Reading Group
Title: Social Epistemology Reading Group
Organizers: Axel Gelfert, Fenner Tanswell, Nastasia Müller, Ásgeir Berg
Meeting Schedule: Every other Monday from 1 pm to 2:30 pm (we also invite participants to join us for lunch before the session at Manjurani, Knesebeckstraße 4, 10623 Berlin)
Starting: Monday, 13. April 2026
Location: Technical University Berlin, Straße des 17. Juni 135, room H 7150
Contact: nastasia.mueller@tu-berlin.de
Traditional epistemology focuses on what it is to know, when one is justified in believing something, what good evidence amounts to, and so on. In reality, all of these notions are deeply social. We rely on testimony, trust experts, deliberate with others, inherit conceptual frameworks, and navigate institutions that shape what counts as knowledge, justified belief, or understanding. Social epistemology examines these collective dimensions of knowing and asks how social relations, practices, and structures affect the production, distribution, and evaluation of knowledge, justified belief, understanding, and other epistemic phenomena.

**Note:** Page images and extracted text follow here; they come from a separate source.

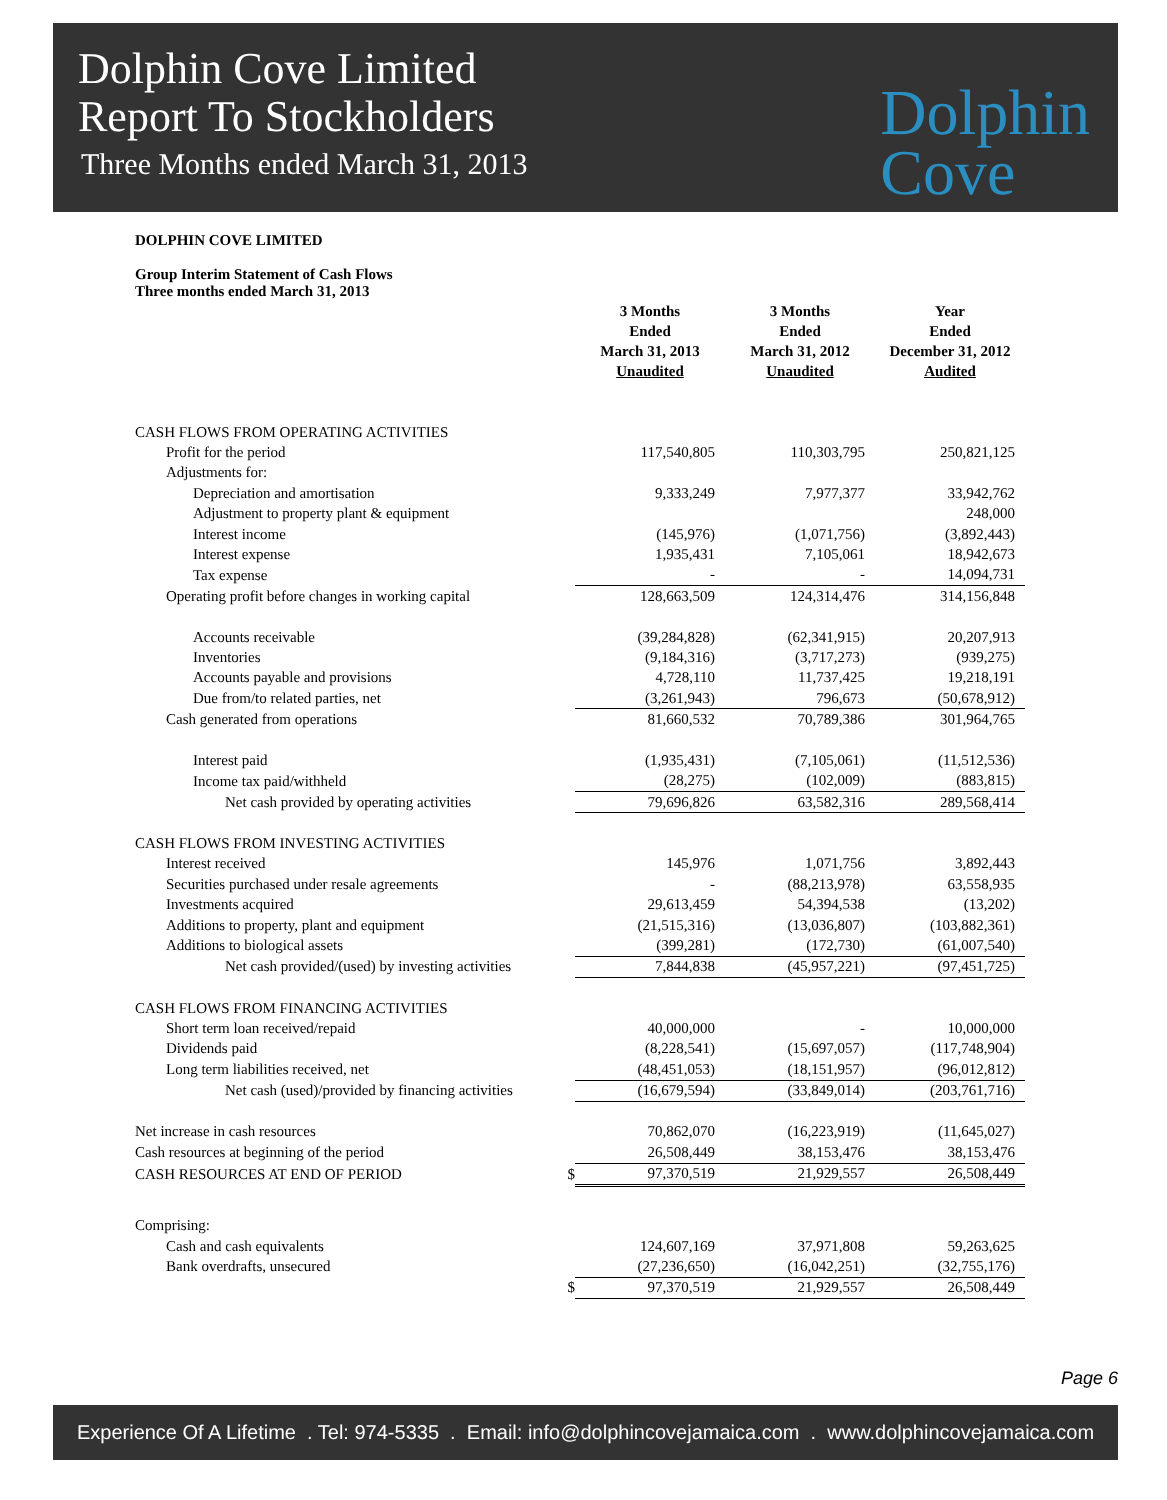Dolphin Cove Limited
Report To Stockholders
Three Months ended March 31, 2013
Dolphin
Cove
DOLPHIN COVE LIMITED
Group Interim Statement of Cash Flows
Three months ended March 31, 2013
| | 3 Months Ended March 31, 2013 Unaudited | 3 Months Ended March 31, 2012 Unaudited | Year Ended December 31, 2012 Audited |
| --- | --- | --- | --- |
| CASH FLOWS FROM OPERATING ACTIVITIES | | | |
| Profit for the period | 117,540,805 | 110,303,795 | 250,821,125 |
| Adjustments for: | | | |
| Depreciation and amortisation | 9,333,249 | 7,977,377 | 33,942,762 |
| Adjustment to property plant & equipment | | | 248,000 |
| Interest income | (145,976) | (1,071,756) | (3,892,443) |
| Interest expense | 1,935,431 | 7,105,061 | 18,942,673 |
| Tax expense | - | - | 14,094,731 |
| Operating profit before changes in working capital | 128,663,509 | 124,314,476 | 314,156,848 |
| Accounts receivable | (39,284,828) | (62,341,915) | 20,207,913 |
| Inventories | (9,184,316) | (3,717,273) | (939,275) |
| Accounts payable and provisions | 4,728,110 | 11,737,425 | 19,218,191 |
| Due from/to related parties, net | (3,261,943) | 796,673 | (50,678,912) |
| Cash generated from operations | 81,660,532 | 70,789,386 | 301,964,765 |
| Interest paid | (1,935,431) | (7,105,061) | (11,512,536) |
| Income tax paid/withheld | (28,275) | (102,009) | (883,815) |
| Net cash provided by operating activities | 79,696,826 | 63,582,316 | 289,568,414 |
| CASH FLOWS FROM INVESTING ACTIVITIES | | | |
| Interest received | 145,976 | 1,071,756 | 3,892,443 |
| Securities purchased under resale agreements | - | (88,213,978) | 63,558,935 |
| Investments acquired | 29,613,459 | 54,394,538 | (13,202) |
| Additions to property, plant and equipment | (21,515,316) | (13,036,807) | (103,882,361) |
| Additions to biological assets | (399,281) | (172,730) | (61,007,540) |
| Net cash provided/(used) by investing activities | 7,844,838 | (45,957,221) | (97,451,725) |
| CASH FLOWS FROM FINANCING ACTIVITIES | | | |
| Short term loan received/repaid | 40,000,000 | - | 10,000,000 |
| Dividends paid | (8,228,541) | (15,697,057) | (117,748,904) |
| Long term liabilities received, net | (48,451,053) | (18,151,957) | (96,012,812) |
| Net cash (used)/provided by financing activities | (16,679,594) | (33,849,014) | (203,761,716) |
| Net increase in cash resources | 70,862,070 | (16,223,919) | (11,645,027) |
| Cash resources at beginning of the period | 26,508,449 | 38,153,476 | 38,153,476 |
| CASH RESOURCES AT END OF PERIOD $ | 97,370,519 | 21,929,557 | 26,508,449 |
| Comprising: | | | |
| Cash and cash equivalents | 124,607,169 | 37,971,808 | 59,263,625 |
| Bank overdrafts, unsecured | (27,236,650) | (16,042,251) | (32,755,176) |
| $ | 97,370,519 | 21,929,557 | 26,508,449 |
Page 6
Experience Of A Lifetime . Tel: 974-5335 . Email: info@dolphincovejamaica.com . www.dolphincovejamaica.com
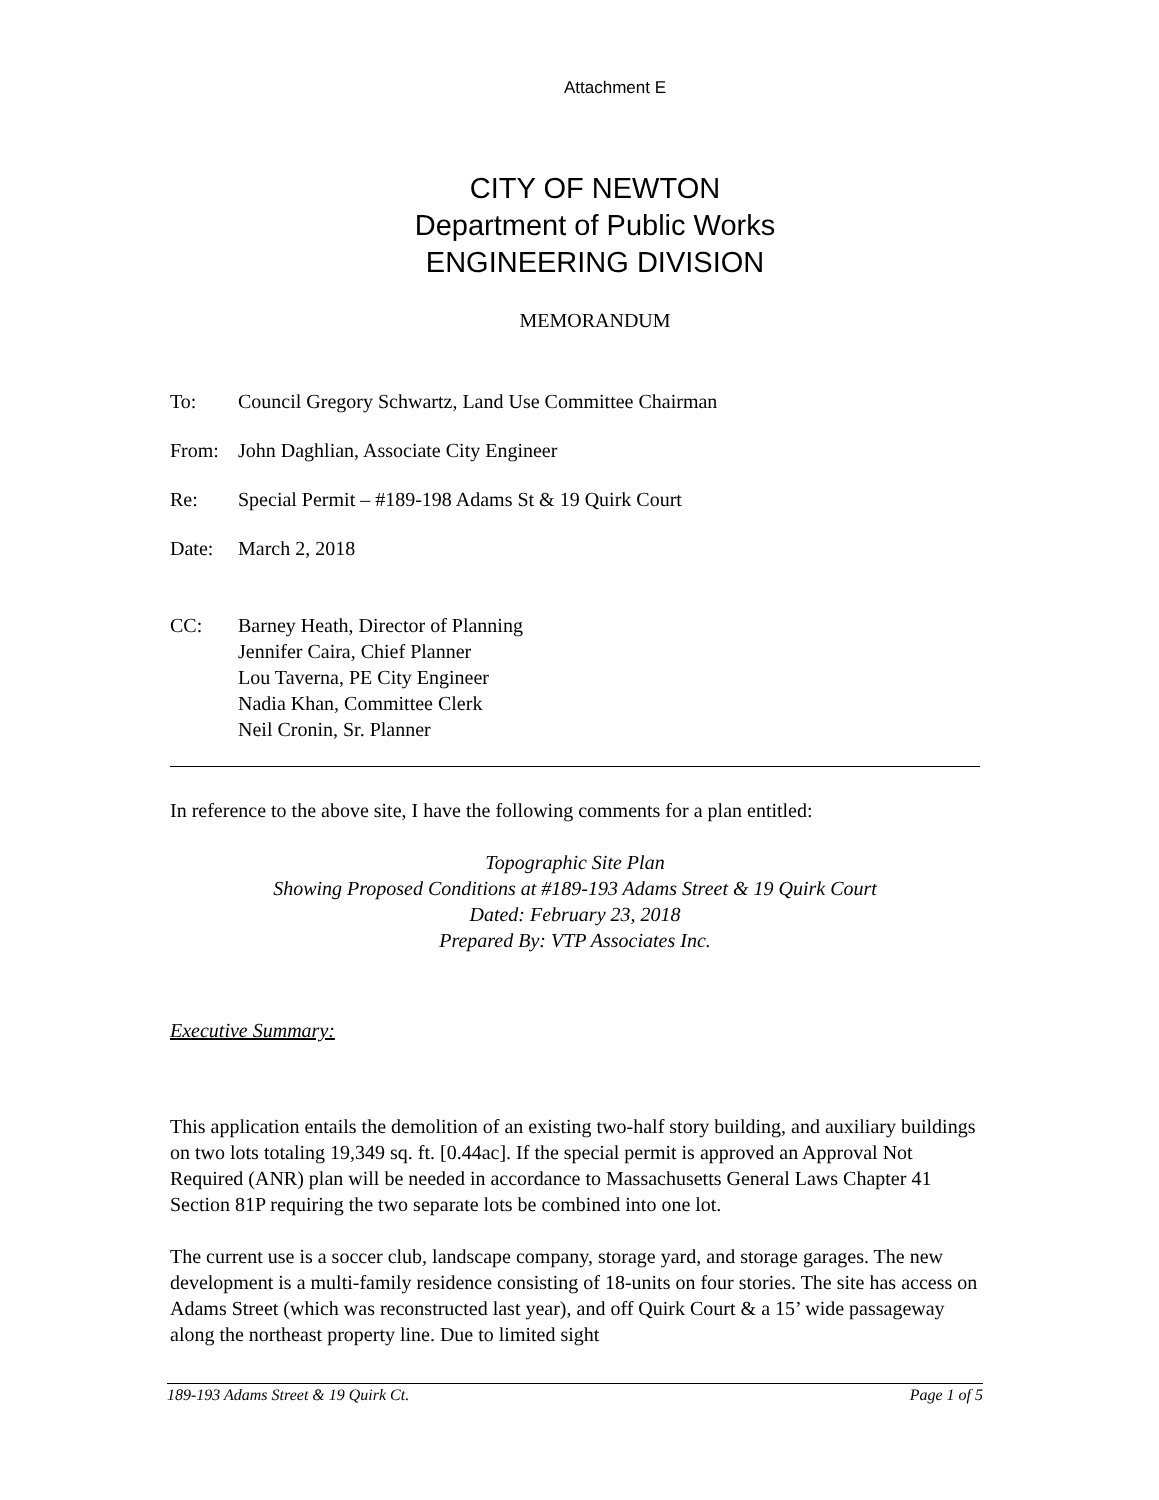Attachment E
CITY OF NEWTON
Department of Public Works
ENGINEERING DIVISION
MEMORANDUM
To: Council Gregory Schwartz, Land Use Committee Chairman
From: John Daghlian, Associate City Engineer
Re: Special Permit – #189-198 Adams St & 19 Quirk Court
Date: March 2, 2018
CC: Barney Heath, Director of Planning
Jennifer Caira, Chief Planner
Lou Taverna, PE City Engineer
Nadia Khan, Committee Clerk
Neil Cronin, Sr. Planner
In reference to the above site, I have the following comments for a plan entitled:
Topographic Site Plan
Showing Proposed Conditions at #189-193 Adams Street & 19 Quirk Court
Dated: February 23, 2018
Prepared By: VTP Associates Inc.
Executive Summary:
This application entails the demolition of an existing two-half story building, and auxiliary buildings on two lots totaling 19,349 sq. ft. [0.44ac]. If the special permit is approved an Approval Not Required (ANR) plan will be needed in accordance to Massachusetts General Laws Chapter 41 Section 81P requiring the two separate lots be combined into one lot.
The current use is a soccer club, landscape company, storage yard, and storage garages. The new development is a multi-family residence consisting of 18-units on four stories. The site has access on Adams Street (which was reconstructed last year), and off Quirk Court & a 15’ wide passageway along the northeast property line. Due to limited sight
189-193 Adams Street & 19 Quirk Ct. Page 1 of 5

This reading group explores social epistemology, ranging from classical discussions of testimony and disagreement to contemporary debates about epistemic injustice and collective knowledge. We will consider how factors such as power, authority, trust, and social identity shape epistemic practices, and how knowledge emerges within communities, scientific networks, and public discourse.